Очарование имен тем и интересно, что имена эти, становясь лишь в поэзии словами, всего ясней показывают нам, как перерождает поэтическая речь слова и как из слов рождается поэзия. Конечно, как и всегда, не из одного (дарованного именам) смысла, но и в той же мере из их звука, становящегося звукосмыслом. “Москва… как много в этом звуке… ” Музыки в нем как будто и нет. Маасква; сква, ква, ква, — евфонии тут маловато, и Пушкин хорошо сделал, что “как” от “ква” многоточием отделил. Так быстро отквакнуло себя это словечко, что и мелодии из него не извлечешь. Но диссонансы и какофонии — такая же пища звукосмыслу, как самое сладостное сладкогласие, и Аристофан в стихах, или в прозе Рабле — не меньшие мастера поэтической речи, чем воображенный (не без легкой иронии) Ленский или всамделишный льющийся лирическою влагой Ламартин. “Бробдингаг” — соперник “Леилы”: зародыш поэзии, хоть и не лирики, есть в обоих; что же до имен или слов ни-то-ни-се, ни-флейта-ни-барабан, то смысл, даруемый их звуку, способен и звук преобразить — “Москва, я думал о тебе!” [цитата из “Евгения Онегина” (VII, 36)]; способен иллюзию создать: иллюзию поэзии, поэзию иллюзии. Опять-таки и Рим — звук его настоящий при обрусении исчез, а все-таки… Есть лица, имена которых приобретают выразительность благодаря лицу, ничего к ней не прибавив от себя, как это подчеркнул Мелвилл в удивительном своем двойнике “Шинели” (“Бартлеби”, 1856) [“Писец Бартлби” (1856)— рассказ Г. Мелвилла], где рассказчик признается, что любит повторять имя “Джон Джэкоб Астор”, округленное, для его уха, сферичное, звучащее кругло, как шар земной, как круглый миллиард.

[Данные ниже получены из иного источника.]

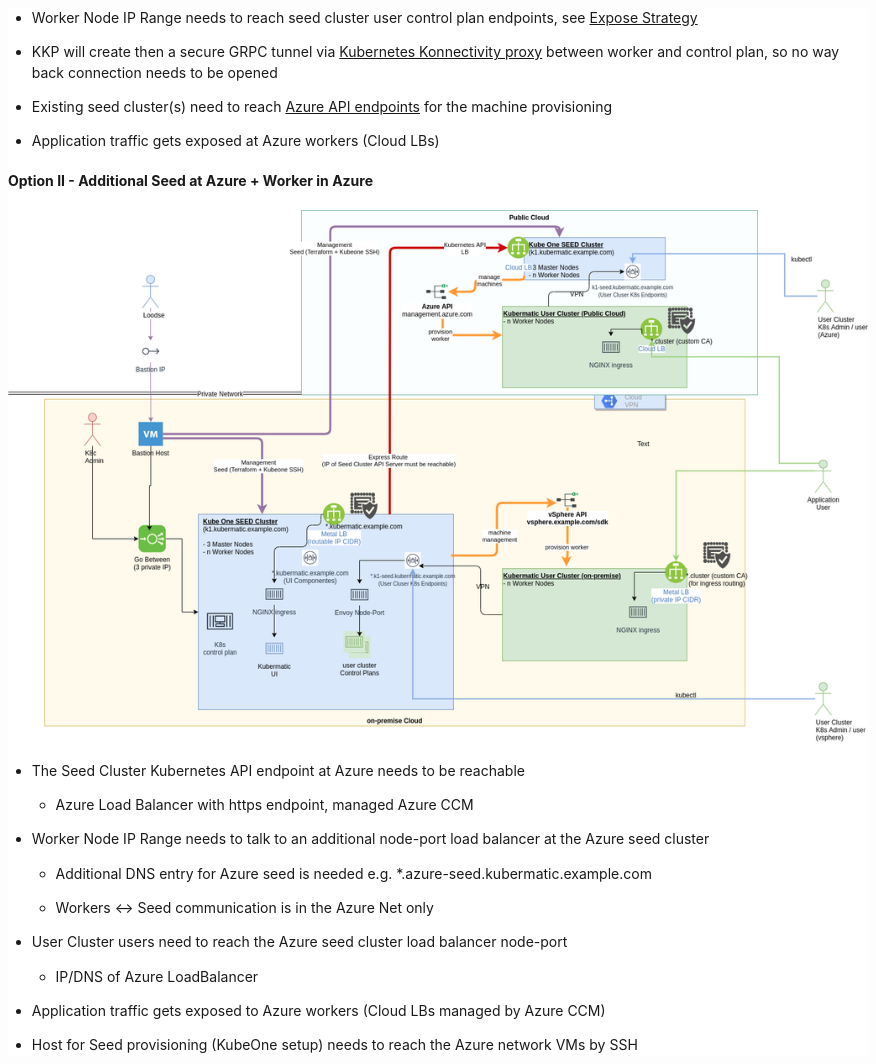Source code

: - Worker Node IP Range needs to reach seed cluster user control plan endpoints, see [Expose Strategy](https://docs.kubermatic.com/kubermatic/main/tutorials-howtos/networking/expose-strategies/)

- KKP will create then a secure GRPC tunnel via [Kubernetes Konnectivity proxy](https://docs.kubermatic.com/kubermatic/main/architecture/concept/kkp-concepts/networking/#kubernetes-konnectivity-proxy) between worker and control plan, so no way back connection needs to be opened

- Existing seed cluster(s) need to reach [Azure API endpoints](https://docs.microsoft.com/en-us/rest/api/azure/) for the machine provisioning

- Application traffic gets exposed at Azure workers (Cloud LBs)


#### Option II - Additional Seed at Azure + Worker in Azure

![multi seed](integration-2.png)

- The Seed Cluster Kubernetes API endpoint at Azure needs to be reachable

  - Azure Load Balancer with https endpoint, managed Azure CCM

- Worker Node IP Range needs to talk to an additional node-port load balancer at the Azure seed cluster

  - Additional DNS entry for Azure seed is needed e.g. \*.azure-seed.kubermatic.example.com

  - Workers <-> Seed communication is in the Azure Net only

- User Cluster users need to reach the Azure seed cluster load balancer node-port

  - IP/DNS of Azure LoadBalancer

- Application traffic gets exposed to Azure workers (Cloud LBs managed by Azure CCM)

- Host for Seed provisioning (KubeOne setup) needs to reach the Azure network VMs by SSH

“Чичиков”, “Свидригайлов” — эти подлинные ономатопеи,из лучших, из тех, где, чем больше сходства, тем труднее сказать, в чем это сходство состоит. Звук “похож” (если можно вычитать из второго имени немецкое слово “видриг”, то ведь ничего внешне отвратительного в носителе этого имени нет). Из “говорящих” имен лишь самые наивные (Скотинин, Правдин) одним смыслом, не звуком говорят. Гоголь применяет чаще всего смысловые, но заумно-смысловые (несуразно-смешные: Яичница. Земляника; не именует Собакевича Медведем или Бревном) и поднимается порой до смыслозвуковых, с преобладанием звука, Чичиковых и Тентетниковых. Нет ничего комико-поэтичней в этом роде у него, чем изображение скуки, наводимой чичиковскими россказнями на губернаторскую дочку не путем изложения россказней, а через перечисление имен, отчеств и фамилий тех лиц, которым пришлось выслушивать их в прошлом, причем скука самого перечня оживляется для читателя искусно вкрапленными туда смешками (фамилия Победоносный, имена — Адельгейда Гавриловна и, на загладку, Макулатура Александровна). Какофонические, на французский слух, чужеземные имена (немецкие и голландские) используются для саркастических целей Вольтером в “Кандиде” (в нетронутом виде — Кунигунда — или с преувеличением— барон Тундер-тен-Тронк— их дикости), и еще восьмидесяти лет от роду поиздевался он над испанцами, назвав своего героя доном Иниго-и-Мед-росо-и-Комодиос-и-Паналамиенто. Но Паскаля не превзошел. Тем более что в “Письмах провинциала” тот не балагурил, а нанес своим противникам, иезуитам, весьма чувствительный удар, перечислив (в пятом письме) сорок шесть членов ордена и признававшихся им авторитетными ученых сплошь с иностранными, трудно произносимым для читателей Паскаля именами — “да христиане ли все они?”, раздается возглас в ответ на перечень — и противоположив им, хоть и тоже не французские, но знакомые и ласкающие слух имена Амвросия, Августина и Златоуста. “Вильялобос, Конинк Льямос…” — так начинается список, где имена весьма искусно подобраны по чужеземным окончаниям: сперва на –ос, потом на –ес, на –ис, на –и, на –а; но в финале с окончаниями вперемешку, зато и максимально антифранцузские — Ирибарн, Бинсфельд, Востени, Стревосдорф.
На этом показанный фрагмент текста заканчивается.